CK Hutchison's shares closed down 4.6% in Hong Kong, while the Hang Seng Index fell 2.1%.
"I would expect near-term weakness in CK Hutchison until such time as they flesh out a new sale structure," said David Blennerhassett, a strategist at Ballingal Investment Advisors who publishes on Smartkarma.
"That new structure could be substantially delayed depending on how they weigh up options on this court decision."
U.S. TRYING TO CURB CHINESE TRADING POWER
Panama's Supreme Court said it had found the laws and acts underpinning the concession contract between the state and Panama Ports Company for the development, construction, operation and management of the two terminals unconstitutional.
The leading contenders to buy Hutchison's ports, BlackRock and MSC, did not immediately reply to requests for comment.
Trump had hailed the proposed deal to sell the ports, especially the Panamanian operations, as a victory since it would move the trading assets under majority U.S. ownership.
However, China had threatened to block the deal as not in its national interest. It pushed for Chinese state-owned shipping company COSCO to take a controlling stake in the buyout deal, sources previously told Reuters.

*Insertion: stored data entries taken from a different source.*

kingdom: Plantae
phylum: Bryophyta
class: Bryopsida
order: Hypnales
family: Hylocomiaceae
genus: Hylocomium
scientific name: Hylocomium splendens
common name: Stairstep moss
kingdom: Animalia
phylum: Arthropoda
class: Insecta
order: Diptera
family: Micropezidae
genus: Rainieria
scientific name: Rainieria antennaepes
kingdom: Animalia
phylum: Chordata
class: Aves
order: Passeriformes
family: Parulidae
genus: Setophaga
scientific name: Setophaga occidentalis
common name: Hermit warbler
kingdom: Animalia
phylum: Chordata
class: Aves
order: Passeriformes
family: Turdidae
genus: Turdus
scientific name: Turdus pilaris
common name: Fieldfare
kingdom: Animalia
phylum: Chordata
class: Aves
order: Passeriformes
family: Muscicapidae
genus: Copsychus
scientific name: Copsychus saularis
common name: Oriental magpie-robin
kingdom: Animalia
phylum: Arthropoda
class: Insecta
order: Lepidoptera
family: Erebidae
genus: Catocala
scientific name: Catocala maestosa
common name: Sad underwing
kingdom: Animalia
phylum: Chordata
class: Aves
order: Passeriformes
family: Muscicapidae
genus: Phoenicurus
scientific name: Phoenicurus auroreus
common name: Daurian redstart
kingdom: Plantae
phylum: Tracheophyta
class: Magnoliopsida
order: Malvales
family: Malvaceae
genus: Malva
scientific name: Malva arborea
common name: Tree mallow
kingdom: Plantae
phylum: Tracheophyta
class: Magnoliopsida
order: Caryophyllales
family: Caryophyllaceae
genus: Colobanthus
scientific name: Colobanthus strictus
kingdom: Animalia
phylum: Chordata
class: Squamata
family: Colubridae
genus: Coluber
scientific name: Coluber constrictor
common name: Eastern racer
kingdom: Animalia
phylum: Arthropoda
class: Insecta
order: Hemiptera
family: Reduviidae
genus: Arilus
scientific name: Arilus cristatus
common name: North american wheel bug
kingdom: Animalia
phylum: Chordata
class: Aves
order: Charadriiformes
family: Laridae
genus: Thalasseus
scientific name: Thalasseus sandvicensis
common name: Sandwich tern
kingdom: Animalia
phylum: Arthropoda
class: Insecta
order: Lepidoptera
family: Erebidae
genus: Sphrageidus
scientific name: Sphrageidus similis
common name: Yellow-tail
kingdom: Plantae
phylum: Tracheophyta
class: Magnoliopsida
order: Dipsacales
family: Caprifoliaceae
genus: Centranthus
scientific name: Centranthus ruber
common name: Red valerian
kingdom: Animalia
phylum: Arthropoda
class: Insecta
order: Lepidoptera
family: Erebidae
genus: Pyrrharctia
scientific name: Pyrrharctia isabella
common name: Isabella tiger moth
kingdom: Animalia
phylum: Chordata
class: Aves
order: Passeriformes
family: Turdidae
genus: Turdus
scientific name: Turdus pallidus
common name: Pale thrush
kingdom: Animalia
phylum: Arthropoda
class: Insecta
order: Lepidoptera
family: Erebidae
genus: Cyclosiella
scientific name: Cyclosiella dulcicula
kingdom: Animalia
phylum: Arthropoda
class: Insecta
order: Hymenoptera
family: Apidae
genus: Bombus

CK Hutchison had been waiting for the Supreme Court to make a final ruling about the legal status of its contracts after the local attorney general determined them unconstitutional.
Critics of the contracts, which were extended in recent years, also argued they disadvantaged Panama.
The Supreme Court's decision could force Panama to restructure the legal framework for port operations contracts and potentially require new tenders to operate the terminals.
Ensuring uninterrupted port operations is critical for shipping lines that rely on Panama as a transshipment hub, where containers are transferred between vessels serving multiple routes.
In July, President Mulino said public-private partnerships could take over the two ports if the court invalidated the contracts with CK Hutchison.
Analysts have said Panama Ports is likely to lodge an arbitration complaint.